Cevap hemen geliyor kısa ve net ; " Hayır etkilemedi . "
Ben şaşkınlıkla izliyorum; hani devlet adamı ya soru sorulan; hani bir de ufaktan etrafındakileri azarlar falan. Farklı bir tepki bekliyorum; " Burada bir vakitsiz ölüm var; evlat acısı yaşayan bir aile var; sen bu soruyu bana nasıl sorarsın falan gibi ... Yok !! Cevap kesin " Hayır etkilemedi " ....
Ve ben izliyorum ....
********
Bizim ev -yazılarımda hep anlatmışımdır- cadde üzerinde.Kalabalık, insan dolu ve aslında gürültülü ...
Delileri de çok bizim caddenin !!!
Bir polaroid fotoğraf makinesi ile gezen amca var mesela, kendini yetmişli yıllarda sanan.
Bir başkası var çok zararsız kaldırımda oynuyor, sanki bir yerde oyun havası çalıyor da eşlik ediyormuş gibi.
Bir diğeri kadın, en zavallısı da o.
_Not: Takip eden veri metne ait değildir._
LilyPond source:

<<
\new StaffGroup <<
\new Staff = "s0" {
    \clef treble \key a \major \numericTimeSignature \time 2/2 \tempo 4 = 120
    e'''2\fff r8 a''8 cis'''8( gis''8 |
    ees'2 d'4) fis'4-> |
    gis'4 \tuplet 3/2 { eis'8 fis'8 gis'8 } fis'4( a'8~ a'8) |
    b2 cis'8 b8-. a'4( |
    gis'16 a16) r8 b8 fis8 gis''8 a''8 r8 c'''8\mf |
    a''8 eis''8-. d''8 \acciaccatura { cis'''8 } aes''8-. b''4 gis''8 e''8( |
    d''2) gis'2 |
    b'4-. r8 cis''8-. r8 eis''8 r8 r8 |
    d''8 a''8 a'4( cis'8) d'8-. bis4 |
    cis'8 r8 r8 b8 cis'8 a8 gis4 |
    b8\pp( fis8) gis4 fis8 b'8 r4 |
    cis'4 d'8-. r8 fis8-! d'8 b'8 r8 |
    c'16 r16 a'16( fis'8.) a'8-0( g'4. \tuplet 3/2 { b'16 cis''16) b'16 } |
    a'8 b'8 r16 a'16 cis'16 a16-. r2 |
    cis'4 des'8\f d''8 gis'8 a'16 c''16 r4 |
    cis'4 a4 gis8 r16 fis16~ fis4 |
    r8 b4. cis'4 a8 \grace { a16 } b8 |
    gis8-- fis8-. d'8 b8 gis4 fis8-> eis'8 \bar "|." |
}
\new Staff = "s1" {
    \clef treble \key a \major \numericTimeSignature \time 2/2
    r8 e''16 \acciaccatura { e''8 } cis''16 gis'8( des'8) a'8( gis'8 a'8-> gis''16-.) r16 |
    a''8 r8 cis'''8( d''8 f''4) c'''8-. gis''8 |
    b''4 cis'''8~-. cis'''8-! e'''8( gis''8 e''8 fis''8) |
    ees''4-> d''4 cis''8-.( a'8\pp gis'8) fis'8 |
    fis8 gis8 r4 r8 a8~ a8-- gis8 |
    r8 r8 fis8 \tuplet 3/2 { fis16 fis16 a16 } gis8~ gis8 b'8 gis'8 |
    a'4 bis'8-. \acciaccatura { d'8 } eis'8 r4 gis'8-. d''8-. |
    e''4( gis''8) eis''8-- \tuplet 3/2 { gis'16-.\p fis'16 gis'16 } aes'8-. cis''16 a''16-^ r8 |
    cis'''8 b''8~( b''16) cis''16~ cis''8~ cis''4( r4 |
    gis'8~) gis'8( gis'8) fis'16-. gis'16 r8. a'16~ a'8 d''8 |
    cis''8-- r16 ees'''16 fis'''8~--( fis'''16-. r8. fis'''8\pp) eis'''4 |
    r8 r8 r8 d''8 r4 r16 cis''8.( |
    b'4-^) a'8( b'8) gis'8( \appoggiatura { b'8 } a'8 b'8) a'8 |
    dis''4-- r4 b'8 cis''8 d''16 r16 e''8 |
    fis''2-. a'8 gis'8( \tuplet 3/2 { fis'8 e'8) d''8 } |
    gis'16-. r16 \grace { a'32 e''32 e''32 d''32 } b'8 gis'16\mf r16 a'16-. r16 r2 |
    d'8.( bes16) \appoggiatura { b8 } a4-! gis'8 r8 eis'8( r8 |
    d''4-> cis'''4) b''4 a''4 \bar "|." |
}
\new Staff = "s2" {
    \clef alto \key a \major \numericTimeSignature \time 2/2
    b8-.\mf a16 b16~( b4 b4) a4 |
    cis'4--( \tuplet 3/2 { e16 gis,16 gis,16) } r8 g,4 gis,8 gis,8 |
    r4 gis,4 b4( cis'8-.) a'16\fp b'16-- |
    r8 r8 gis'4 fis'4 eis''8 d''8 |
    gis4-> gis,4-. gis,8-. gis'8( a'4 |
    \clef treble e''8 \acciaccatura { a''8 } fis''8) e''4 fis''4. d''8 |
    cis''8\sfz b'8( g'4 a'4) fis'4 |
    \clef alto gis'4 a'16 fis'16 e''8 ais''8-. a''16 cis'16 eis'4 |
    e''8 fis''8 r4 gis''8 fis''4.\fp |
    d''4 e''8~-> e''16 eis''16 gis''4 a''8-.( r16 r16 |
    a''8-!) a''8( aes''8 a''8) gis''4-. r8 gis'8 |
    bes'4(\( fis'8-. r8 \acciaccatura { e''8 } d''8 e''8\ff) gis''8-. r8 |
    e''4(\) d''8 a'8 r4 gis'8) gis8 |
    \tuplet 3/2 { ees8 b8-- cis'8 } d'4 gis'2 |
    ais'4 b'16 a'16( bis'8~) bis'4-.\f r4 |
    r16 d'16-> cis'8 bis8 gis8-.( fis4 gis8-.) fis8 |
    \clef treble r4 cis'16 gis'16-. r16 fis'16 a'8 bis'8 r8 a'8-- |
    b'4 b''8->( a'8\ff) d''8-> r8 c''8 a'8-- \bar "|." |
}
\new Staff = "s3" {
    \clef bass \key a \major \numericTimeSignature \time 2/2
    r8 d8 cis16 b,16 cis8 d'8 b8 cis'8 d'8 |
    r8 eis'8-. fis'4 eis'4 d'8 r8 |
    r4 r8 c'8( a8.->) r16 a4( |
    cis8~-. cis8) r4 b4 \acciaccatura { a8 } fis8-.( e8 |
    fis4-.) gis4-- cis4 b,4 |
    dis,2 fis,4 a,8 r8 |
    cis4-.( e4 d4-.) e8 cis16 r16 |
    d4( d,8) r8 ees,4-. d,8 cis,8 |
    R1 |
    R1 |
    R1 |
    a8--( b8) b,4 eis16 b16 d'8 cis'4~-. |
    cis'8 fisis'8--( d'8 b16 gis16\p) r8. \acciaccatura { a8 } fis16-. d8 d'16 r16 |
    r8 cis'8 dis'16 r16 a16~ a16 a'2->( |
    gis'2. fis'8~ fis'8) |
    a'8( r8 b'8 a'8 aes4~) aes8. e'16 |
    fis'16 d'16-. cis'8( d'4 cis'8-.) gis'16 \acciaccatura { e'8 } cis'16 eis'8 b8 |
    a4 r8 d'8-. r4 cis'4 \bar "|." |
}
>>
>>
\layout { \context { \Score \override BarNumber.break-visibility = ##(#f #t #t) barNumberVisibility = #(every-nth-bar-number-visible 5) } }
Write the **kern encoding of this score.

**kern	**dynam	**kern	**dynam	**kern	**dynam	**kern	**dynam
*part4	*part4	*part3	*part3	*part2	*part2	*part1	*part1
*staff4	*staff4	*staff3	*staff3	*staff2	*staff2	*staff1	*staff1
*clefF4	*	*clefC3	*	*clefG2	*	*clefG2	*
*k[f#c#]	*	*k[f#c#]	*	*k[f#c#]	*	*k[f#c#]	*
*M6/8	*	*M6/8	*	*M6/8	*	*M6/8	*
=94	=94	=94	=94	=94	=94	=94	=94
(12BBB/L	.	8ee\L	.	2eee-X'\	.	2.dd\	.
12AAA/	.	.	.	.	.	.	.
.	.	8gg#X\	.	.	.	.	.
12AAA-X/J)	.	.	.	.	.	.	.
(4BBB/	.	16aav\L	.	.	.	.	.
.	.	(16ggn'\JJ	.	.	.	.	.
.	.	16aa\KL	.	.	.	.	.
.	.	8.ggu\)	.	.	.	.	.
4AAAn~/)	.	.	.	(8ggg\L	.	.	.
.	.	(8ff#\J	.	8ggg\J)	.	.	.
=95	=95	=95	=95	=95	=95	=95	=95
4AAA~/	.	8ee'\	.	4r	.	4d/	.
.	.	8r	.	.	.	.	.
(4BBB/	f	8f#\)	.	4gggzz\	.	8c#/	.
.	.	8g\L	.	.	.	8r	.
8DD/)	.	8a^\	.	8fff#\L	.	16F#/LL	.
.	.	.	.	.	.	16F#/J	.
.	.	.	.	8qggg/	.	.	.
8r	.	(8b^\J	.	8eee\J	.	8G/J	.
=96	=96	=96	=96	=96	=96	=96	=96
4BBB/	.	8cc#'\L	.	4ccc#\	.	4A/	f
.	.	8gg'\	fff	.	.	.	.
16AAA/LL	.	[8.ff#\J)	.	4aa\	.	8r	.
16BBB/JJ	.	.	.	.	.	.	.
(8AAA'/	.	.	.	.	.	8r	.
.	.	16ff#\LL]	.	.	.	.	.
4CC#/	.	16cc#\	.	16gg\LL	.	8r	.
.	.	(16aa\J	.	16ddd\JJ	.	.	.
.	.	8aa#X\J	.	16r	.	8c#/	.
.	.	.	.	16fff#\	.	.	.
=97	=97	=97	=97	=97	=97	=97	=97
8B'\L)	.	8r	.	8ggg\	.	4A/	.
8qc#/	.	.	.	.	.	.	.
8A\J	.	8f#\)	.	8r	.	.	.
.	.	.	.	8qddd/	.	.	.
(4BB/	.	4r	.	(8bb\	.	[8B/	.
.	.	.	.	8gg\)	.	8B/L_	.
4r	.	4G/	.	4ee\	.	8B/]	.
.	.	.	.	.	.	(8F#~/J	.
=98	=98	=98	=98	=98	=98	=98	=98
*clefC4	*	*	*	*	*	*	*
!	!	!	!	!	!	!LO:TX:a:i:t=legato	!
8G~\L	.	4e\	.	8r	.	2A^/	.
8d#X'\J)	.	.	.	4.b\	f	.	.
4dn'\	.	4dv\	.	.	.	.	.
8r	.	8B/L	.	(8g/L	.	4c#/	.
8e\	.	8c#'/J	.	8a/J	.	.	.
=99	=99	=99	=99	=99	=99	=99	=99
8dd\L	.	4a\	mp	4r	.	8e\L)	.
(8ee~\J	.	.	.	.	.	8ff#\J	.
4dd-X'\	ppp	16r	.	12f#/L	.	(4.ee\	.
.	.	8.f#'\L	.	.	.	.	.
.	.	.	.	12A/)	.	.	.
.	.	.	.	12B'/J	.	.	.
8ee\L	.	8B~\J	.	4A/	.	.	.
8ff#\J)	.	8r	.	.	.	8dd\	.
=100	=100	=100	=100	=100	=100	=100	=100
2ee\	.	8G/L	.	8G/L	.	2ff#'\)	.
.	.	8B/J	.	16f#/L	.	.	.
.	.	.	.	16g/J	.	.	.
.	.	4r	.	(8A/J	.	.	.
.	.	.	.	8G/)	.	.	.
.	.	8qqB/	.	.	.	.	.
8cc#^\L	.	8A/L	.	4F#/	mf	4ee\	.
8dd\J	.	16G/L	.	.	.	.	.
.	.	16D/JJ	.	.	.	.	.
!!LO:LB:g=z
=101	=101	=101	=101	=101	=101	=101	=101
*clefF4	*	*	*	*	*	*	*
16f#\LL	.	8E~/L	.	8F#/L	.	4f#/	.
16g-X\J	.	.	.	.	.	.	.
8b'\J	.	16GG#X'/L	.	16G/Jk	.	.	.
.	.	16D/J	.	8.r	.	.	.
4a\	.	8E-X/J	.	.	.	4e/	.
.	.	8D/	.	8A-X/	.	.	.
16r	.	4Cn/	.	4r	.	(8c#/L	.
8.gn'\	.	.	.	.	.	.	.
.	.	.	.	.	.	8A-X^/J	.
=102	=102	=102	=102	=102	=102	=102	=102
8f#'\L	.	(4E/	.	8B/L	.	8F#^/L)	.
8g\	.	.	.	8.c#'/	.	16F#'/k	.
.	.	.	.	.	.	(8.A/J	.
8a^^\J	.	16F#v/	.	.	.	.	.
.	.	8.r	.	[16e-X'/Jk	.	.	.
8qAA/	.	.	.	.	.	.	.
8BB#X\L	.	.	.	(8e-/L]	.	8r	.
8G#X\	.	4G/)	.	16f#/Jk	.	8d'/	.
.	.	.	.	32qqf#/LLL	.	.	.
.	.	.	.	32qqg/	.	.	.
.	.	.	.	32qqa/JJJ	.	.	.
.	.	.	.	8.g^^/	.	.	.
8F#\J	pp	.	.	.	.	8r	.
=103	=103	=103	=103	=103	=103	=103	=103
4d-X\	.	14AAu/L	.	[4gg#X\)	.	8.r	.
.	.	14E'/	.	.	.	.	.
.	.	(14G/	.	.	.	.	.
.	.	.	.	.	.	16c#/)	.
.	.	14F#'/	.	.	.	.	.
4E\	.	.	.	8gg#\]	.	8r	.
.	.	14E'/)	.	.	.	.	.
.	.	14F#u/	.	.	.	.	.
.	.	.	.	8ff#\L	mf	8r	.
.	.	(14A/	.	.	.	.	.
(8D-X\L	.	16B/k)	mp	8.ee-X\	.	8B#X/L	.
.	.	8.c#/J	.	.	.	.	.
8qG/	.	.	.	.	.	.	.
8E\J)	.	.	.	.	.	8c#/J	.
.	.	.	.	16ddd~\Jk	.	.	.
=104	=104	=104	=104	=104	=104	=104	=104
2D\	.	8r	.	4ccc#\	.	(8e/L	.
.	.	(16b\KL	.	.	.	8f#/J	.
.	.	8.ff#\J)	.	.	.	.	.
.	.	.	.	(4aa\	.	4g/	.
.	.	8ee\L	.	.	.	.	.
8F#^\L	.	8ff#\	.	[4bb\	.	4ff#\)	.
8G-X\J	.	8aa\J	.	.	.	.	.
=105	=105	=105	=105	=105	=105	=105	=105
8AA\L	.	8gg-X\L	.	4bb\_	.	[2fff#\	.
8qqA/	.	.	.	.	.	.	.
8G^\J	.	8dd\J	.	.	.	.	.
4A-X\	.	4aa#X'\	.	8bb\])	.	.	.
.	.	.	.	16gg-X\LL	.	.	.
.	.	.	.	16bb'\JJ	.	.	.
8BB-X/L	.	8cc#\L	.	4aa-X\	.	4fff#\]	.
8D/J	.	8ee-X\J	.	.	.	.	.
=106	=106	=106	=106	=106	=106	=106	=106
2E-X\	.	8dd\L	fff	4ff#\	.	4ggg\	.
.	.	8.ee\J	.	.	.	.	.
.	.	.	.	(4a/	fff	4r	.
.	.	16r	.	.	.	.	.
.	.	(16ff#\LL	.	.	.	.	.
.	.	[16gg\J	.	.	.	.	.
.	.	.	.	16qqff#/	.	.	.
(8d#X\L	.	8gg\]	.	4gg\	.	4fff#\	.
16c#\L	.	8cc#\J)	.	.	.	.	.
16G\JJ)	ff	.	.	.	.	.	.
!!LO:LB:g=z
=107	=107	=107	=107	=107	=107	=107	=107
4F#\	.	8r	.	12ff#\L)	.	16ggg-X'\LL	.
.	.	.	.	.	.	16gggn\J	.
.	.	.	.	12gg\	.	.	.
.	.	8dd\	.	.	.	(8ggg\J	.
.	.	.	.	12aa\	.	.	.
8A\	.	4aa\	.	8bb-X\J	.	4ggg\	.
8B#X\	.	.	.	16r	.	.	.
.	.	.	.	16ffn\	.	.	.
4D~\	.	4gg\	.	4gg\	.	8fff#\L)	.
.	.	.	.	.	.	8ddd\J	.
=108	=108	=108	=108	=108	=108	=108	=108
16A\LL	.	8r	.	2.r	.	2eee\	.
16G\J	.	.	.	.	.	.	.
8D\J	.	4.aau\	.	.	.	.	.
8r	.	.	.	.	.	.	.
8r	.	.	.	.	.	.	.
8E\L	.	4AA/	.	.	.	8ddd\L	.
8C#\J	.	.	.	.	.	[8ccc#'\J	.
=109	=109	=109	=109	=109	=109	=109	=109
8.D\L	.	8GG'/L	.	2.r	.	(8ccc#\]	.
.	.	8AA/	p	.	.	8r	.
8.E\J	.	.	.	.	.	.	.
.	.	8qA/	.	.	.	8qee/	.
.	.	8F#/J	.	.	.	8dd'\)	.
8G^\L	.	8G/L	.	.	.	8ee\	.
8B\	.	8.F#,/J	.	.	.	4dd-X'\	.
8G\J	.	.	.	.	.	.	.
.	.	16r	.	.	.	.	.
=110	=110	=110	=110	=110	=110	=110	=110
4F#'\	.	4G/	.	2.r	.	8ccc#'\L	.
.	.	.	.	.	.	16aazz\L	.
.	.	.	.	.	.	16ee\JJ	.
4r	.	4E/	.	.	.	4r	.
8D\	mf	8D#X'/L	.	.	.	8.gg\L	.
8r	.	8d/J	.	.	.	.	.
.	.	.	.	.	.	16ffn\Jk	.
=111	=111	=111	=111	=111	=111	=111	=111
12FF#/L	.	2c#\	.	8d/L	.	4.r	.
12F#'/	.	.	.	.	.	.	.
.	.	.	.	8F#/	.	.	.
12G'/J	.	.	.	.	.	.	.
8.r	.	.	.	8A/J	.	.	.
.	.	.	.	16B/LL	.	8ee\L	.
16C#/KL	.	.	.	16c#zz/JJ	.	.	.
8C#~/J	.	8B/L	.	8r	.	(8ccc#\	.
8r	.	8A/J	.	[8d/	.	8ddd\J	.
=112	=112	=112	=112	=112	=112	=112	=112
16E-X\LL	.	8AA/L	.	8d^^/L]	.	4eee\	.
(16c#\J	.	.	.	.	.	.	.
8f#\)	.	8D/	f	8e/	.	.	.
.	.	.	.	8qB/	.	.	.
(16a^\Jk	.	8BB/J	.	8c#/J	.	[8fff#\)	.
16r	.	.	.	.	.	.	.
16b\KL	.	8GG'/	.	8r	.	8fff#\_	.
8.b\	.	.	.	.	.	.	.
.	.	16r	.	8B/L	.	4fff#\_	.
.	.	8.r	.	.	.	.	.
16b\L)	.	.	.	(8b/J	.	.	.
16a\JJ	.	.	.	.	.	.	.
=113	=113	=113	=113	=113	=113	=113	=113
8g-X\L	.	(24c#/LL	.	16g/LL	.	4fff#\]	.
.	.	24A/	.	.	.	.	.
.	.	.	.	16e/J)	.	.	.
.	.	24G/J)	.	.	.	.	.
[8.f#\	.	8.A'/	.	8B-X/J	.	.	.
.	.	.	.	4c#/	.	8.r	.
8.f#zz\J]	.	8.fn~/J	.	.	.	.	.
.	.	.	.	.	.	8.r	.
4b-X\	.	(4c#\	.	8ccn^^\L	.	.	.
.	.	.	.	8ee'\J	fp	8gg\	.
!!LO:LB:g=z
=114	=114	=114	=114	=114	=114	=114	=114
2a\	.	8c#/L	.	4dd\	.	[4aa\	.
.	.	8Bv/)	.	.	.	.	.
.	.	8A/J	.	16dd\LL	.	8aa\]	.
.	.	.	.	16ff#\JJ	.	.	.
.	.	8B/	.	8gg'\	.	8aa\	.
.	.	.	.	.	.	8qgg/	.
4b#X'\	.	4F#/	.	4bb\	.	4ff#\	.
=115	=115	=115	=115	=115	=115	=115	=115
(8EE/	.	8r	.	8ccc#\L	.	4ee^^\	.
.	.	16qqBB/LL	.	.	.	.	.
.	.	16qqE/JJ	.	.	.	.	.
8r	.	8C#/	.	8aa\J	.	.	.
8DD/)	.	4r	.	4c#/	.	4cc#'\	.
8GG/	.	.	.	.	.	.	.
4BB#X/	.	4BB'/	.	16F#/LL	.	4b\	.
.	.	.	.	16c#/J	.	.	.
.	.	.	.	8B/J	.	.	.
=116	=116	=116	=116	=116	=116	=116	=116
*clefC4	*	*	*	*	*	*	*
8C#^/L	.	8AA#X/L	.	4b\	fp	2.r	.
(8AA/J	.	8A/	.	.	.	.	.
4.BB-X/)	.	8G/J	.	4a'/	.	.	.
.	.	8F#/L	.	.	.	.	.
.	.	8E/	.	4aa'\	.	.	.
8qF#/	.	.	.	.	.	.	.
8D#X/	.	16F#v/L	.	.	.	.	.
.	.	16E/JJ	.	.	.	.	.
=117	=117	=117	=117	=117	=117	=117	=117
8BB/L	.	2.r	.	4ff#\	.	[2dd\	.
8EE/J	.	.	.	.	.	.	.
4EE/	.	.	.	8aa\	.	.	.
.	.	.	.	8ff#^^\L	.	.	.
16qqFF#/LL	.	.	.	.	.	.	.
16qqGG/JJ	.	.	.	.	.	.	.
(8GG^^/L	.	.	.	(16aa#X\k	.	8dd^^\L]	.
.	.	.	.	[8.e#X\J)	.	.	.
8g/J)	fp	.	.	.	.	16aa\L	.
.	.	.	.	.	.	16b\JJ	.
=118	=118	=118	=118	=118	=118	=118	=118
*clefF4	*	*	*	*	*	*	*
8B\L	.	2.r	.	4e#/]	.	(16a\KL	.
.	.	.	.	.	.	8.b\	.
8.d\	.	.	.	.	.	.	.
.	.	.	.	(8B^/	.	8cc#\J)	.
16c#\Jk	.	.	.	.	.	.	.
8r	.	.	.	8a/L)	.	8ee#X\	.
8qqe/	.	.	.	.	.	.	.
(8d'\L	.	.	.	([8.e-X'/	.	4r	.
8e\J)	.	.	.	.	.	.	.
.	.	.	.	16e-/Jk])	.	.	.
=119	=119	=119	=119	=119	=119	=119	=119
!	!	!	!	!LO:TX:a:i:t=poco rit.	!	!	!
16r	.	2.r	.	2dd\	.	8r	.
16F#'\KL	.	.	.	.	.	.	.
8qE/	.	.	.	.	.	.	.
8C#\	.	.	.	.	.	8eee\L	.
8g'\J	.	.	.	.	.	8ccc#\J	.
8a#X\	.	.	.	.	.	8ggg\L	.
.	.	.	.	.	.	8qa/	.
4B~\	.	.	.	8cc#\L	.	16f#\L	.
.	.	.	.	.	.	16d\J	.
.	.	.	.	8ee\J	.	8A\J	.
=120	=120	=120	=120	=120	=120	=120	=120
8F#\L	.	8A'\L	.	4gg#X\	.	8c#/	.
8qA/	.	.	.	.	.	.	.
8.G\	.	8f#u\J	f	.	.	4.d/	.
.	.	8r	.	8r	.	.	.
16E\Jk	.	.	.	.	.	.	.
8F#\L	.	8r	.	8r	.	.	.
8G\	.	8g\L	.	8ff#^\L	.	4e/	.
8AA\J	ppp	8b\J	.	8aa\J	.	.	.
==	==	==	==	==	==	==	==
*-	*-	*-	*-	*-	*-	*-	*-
Geçmişinde ne yaşadığını bilmiyorum, yakından bakınca bütün vücudu jilet ve bıçak iziyle dolu. Elinde sigarası avaz avaz bağırarak geçiyor caddeden.
Ve ben onları da izliyorum; itiraf edeyim bazen sokakta göbek atan o genç çocuğa özeniyorum .
Uçurumun kenarında yaşamanın tuhaf hislerini taşımaktansa sokakta göbek atacak kadar aklını yitirmesi insanın ... Ne bileyim işte ...
****
Bu aralar böyle oldum ben ölümler, genç ölümler, deliler, nereye gittiği, ne olacağı belli olmayan bir coğrafyda yaşamak...
İyi şeyler olmuyor mu oluyor elbet. Zaten onlar olmasa iyice anlamsız olur hayat ... Onlar da bir sonraki yazımın konusu olsun.
*****
Böyleyim işte bu günlerde . Hayat geçip gidiyor ve ben izliyorum ...
İz bırakacağım anlar olsun istiyorum ...
Blog Not: Cumartesi için çok karamsar bir yazı oldu farkındayım. Biraz karamsarlık dağılsın diye erken baharı yaşayan güzel şehrimden bir fotoğraf koydum yazı başlığına :)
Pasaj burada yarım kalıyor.